In their study, they probed the reliability of the site's ratings by focusing on the level of consensus among students for 366 instructors at their state university, each of whom had at least 10 evaluations.

The idea is that, if students rate professors based on idiosyncratic personal reactions—to a rude comment made in class, say—then it should take a lot of posts to reach a consensus. By contrast, if students are consistent in their ratings, then a consensus should emerge with a small number of evaluations.

Earlier studies of traditional paper-and-pencil evaluations have documented significant consensus with as few as 25 raters, Ms. Bleske-Rechek says. That's one rationale for using online evaluations; people argue that you will get the same distribution of responses even if everyone doesn't fill out the form.

So how did RateMyProfessors stack up?

Ms. Bleske-Rechek found professors with 10 evaluations displayed "the same degree of consensus in their quality ratings" as those with 50.

"Degree of student consensus about an instructor occurs very early on, in terms of how many raters there are," she said in an interview. "This is similar to what you see on traditional student evaluations of instruction. In other words, it seems like students are homing in on the same experiences in the classroom, because otherwise they wouldn't be showing consensus."

That suggests faculty members with at least 10 ratings "may be able to extract crude judgments" of how students perceive their "clarity and helpfulness," Ms. Bleske-Rechek and Ms. Fritsch write in their paper. 

 Ms. Bleske-Rechek got curious about trends on the site in part because of interactions with students. Initially, she figured RateMyProfessors attracted "spiteful" students or those who wanted to share stories about sliding by. But when she asked her own students whether they had posted, several said they had. What's more, those students were the ones she most respected.

In 2010, Ms. Bleske-Rechek published a paper that punctured some assumptions about the site's users. The article, co-written by Kelsey Michels, found students who post do not differ in relevant ways from those who don't. They are the same in grades, attitudes toward their educations, and learning goals.

"They don't seem to be heated people," Ms. Bleske-Rechek says. "Or the easy-A people—they aren't the only ones posting."

Ms. Bleske-Rechek isn't the first researcher to mine this territory. An earlier paper from New York's Marist College, "'He Will Crush You Like an Academic Ninja!': Exploring Teacher Ratings on," concluded that the site's evaluations "closely matched students' real-life concerns about the quality of instruction in the classroom."

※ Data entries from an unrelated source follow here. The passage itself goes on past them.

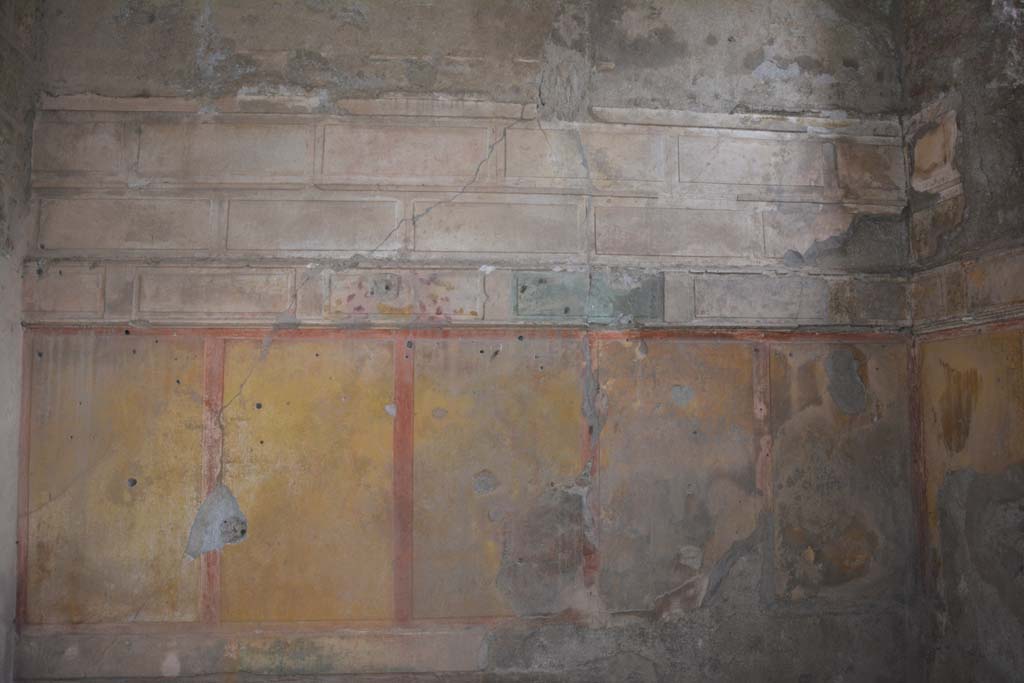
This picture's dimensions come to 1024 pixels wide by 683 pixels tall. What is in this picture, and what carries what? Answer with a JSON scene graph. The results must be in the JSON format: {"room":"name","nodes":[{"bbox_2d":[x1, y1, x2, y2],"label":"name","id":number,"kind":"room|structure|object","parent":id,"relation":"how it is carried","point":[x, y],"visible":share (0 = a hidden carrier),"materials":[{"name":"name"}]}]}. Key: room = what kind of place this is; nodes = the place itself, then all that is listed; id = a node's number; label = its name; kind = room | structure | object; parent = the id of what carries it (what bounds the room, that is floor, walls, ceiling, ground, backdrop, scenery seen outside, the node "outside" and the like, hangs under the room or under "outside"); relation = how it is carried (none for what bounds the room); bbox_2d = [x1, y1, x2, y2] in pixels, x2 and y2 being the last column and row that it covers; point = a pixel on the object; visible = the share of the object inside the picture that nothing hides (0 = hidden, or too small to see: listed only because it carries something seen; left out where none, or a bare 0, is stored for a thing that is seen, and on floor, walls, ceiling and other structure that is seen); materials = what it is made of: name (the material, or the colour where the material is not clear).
{"room":"museum","nodes":[
{"label":"museum","id":0,"kind":"room"},
{"bbox_2d":[0,0,43,680],"label":"left wall","id":1,"kind":"structure","parent":0,"point":[3,323],"materials":[{"name":"grey paint"}]},
{"bbox_2d":[16,0,924,680],"label":"back wall","id":2,"kind":"structure","parent":0,"point":[237,10],"materials":[{"name":"paint"}]},
{"bbox_2d":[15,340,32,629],"label":"border","id":3,"kind":"object","parent":2,"relation":"attached to","point":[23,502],"visible":0.68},
{"bbox_2d":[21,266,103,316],"label":"panel","id":4,"kind":"object","parent":2,"relation":"attached to","point":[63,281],"visible":0.97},
{"bbox_2d":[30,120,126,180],"label":"wall panel","id":5,"kind":"object","parent":2,"relation":"attached to","point":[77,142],"visible":0.97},
{"bbox_2d":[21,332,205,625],"label":"panel","id":6,"kind":"object","parent":2,"relation":"attached to","point":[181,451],"visible":0.85,"materials":[{"name":"yellow paint"}]},
{"bbox_2d":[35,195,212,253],"label":"wall panel","id":7,"kind":"object","parent":2,"relation":"attached to","point":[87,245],"visible":0.98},
{"bbox_2d":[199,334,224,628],"label":"wall strip","id":8,"kind":"object","parent":2,"relation":"attached to","point":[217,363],"visible":0.76,"materials":[{"name":"red paint"}]},
{"bbox_2d":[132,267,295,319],"label":"wall panel","id":9,"kind":"object","parent":2,"relation":"attached to","point":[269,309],"visible":0.97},
{"bbox_2d":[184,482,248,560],"label":"plaster patch","id":10,"kind":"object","parent":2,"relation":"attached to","point":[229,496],"visible":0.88,"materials":[{"name":"grey paint"}]},
{"bbox_2d":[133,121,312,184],"label":"wall panel","id":11,"kind":"object","parent":2,"relation":"attached to","point":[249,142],"visible":0.98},
{"bbox_2d":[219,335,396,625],"label":"wall panel","id":12,"kind":"object","parent":2,"relation":"attached to","point":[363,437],"visible":0.92,"materials":[{"name":"paint"}]},
{"bbox_2d":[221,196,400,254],"label":"wall panel","id":13,"kind":"object","parent":2,"relation":"attached to","point":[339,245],"visible":0.98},
{"bbox_2d":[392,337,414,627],"label":"strip","id":14,"kind":"object","parent":2,"relation":"attached to","point":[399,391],"visible":0.95,"materials":[{"name":"red paint"}]},
{"bbox_2d":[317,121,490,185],"label":"wall panel","id":15,"kind":"object","parent":2,"relation":"attached to","point":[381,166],"visible":0.98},
{"bbox_2d":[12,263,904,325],"label":"frieze","id":16,"kind":"object","parent":2,"relation":"attached to","point":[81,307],"visible":0.86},
{"bbox_2d":[326,273,481,319],"label":"panel","id":17,"kind":"object","parent":16,"relation":"attached to","point":[385,299],"visible":0.97,"materials":[{"name":"beige paint"}]},
{"bbox_2d":[514,273,663,319],"label":"panel","id":18,"kind":"object","parent":16,"relation":"attached to","point":[628,309],"visible":0.93,"materials":[{"name":"green paint"}]},
{"bbox_2d":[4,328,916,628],"label":"wall panel","id":19,"kind":"object","parent":2,"relation":"attached to","point":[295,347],"visible":0.9,"materials":[{"name":"yellow paint"}]},
{"bbox_2d":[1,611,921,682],"label":"baseboard","id":20,"kind":"object","parent":2,"relation":"attached to","point":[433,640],"visible":0.7,"materials":[{"name":"paint"}]},
{"bbox_2d":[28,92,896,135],"label":"molding","id":21,"kind":"structure","parent":2,"relation":"attached to","point":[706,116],"materials":[{"name":"white paint"}]},
{"bbox_2d":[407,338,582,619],"label":"panel","id":22,"kind":"object","parent":2,"relation":"attached to","point":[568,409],"visible":0.86,"materials":[{"name":"paint"}]},
{"bbox_2d":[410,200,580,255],"label":"wall panel","id":23,"kind":"object","parent":2,"relation":"attached to","point":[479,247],"visible":0.98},
{"bbox_2d":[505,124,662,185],"label":"wall panel","id":24,"kind":"object","parent":2,"relation":"attached to","point":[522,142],"visible":0.96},
{"bbox_2d":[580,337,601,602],"label":"strip","id":25,"kind":"object","parent":2,"relation":"attached to","point":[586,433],"visible":0.61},
{"bbox_2d":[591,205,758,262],"label":"wall panel","id":26,"kind":"object","parent":2,"relation":"attached to","point":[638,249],"visible":0.98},
{"bbox_2d":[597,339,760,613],"label":"wall panel","id":27,"kind":"object","parent":2,"relation":"attached to","point":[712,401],"visible":0.89,"materials":[{"name":"paint"}]},
{"bbox_2d":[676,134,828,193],"label":"wall panel","id":28,"kind":"object","parent":2,"relation":"attached to","point":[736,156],"visible":0.98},
{"bbox_2d":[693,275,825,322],"label":"wall panel","id":29,"kind":"object","parent":2,"relation":"attached to","point":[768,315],"visible":0.98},
{"bbox_2d":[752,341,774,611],"label":"wall strip","id":30,"kind":"object","parent":2,"relation":"attached to","point":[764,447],"visible":0.82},
{"bbox_2d":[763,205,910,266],"label":"panel","id":31,"kind":"object","parent":2,"relation":"attached to","point":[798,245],"visible":0.87,"materials":[{"name":"grey paint"}]},
{"bbox_2d":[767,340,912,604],"label":"panel","id":32,"kind":"object","parent":2,"relation":"attached to","point":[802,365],"visible":0.82,"materials":[{"name":"paint"}]},
{"bbox_2d":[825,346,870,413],"label":"plaster patch","id":33,"kind":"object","parent":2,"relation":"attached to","point":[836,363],"visible":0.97,"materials":[{"name":"grey paint"}]},
{"bbox_2d":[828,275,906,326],"label":"panel","id":34,"kind":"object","parent":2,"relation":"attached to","point":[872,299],"visible":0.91,"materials":[{"name":"grey paint"}]},
{"bbox_2d":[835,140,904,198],"label":"wall panel","id":35,"kind":"object","parent":2,"relation":"attached to","point":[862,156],"visible":0.94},
{"bbox_2d":[900,0,1022,682],"label":"right wall","id":36,"kind":"structure","parent":0,"point":[942,90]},
{"bbox_2d":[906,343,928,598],"label":"strip","id":37,"kind":"object","parent":36,"relation":"attached to","point":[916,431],"visible":0.63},
{"bbox_2d":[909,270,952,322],"label":"panel","id":38,"kind":"object","parent":36,"relation":"attached to","point":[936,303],"visible":0.86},
{"bbox_2d":[909,112,961,193],"label":"panel","id":39,"kind":"object","parent":36,"relation":"attached to","point":[926,166],"visible":0.94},
{"bbox_2d":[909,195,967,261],"label":"panel","id":40,"kind":"object","parent":36,"relation":"attached to","point":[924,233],"visible":0.8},
{"bbox_2d":[909,247,1023,330],"label":"frieze","id":41,"kind":"object","parent":36,"relation":"attached to","point":[1008,301],"visible":0.86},
{"bbox_2d":[918,322,1023,673],"label":"wall panel","id":42,"kind":"object","parent":36,"relation":"attached to","point":[946,341],"visible":0.93,"materials":[{"name":"paint"}]},
{"bbox_2d":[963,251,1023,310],"label":"panel","id":43,"kind":"object","parent":36,"relation":"attached to","point":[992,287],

The paper added, "While issues such as personality and appearance did enter into the postings, these were secondary motivators compared to more salient issues such as competence, knowledge, clarity, and helpfulness."

And another study, conducted by researchers at the University of Maine, found strong correlations between ratings on RateMyProfessors and formal in-class evaluations.

Other researchers have blasted RateMyProfessors, however. In a 2009 paper, Elizabeth Davison and Jammie Price, of Appalachian State University, in North Carolina, faulted the site's category system for fostering an "anti-intellectual tone that manifests itself in comments about instructors' personality, easiness of workload and entertainment value rather than knowledge attained."

"My biggest validity issue with the site is that Overall Score is being perceived as 'teaching effectiveness' and yet is only based on perceptions of helpfulness and clarity," Ms. Davison says in an e-mail. "I believe teaching effectiveness is more complex and should include more-robust measures such as how much did a student learn, preparedness of the instructor, or the challenging nature of the material."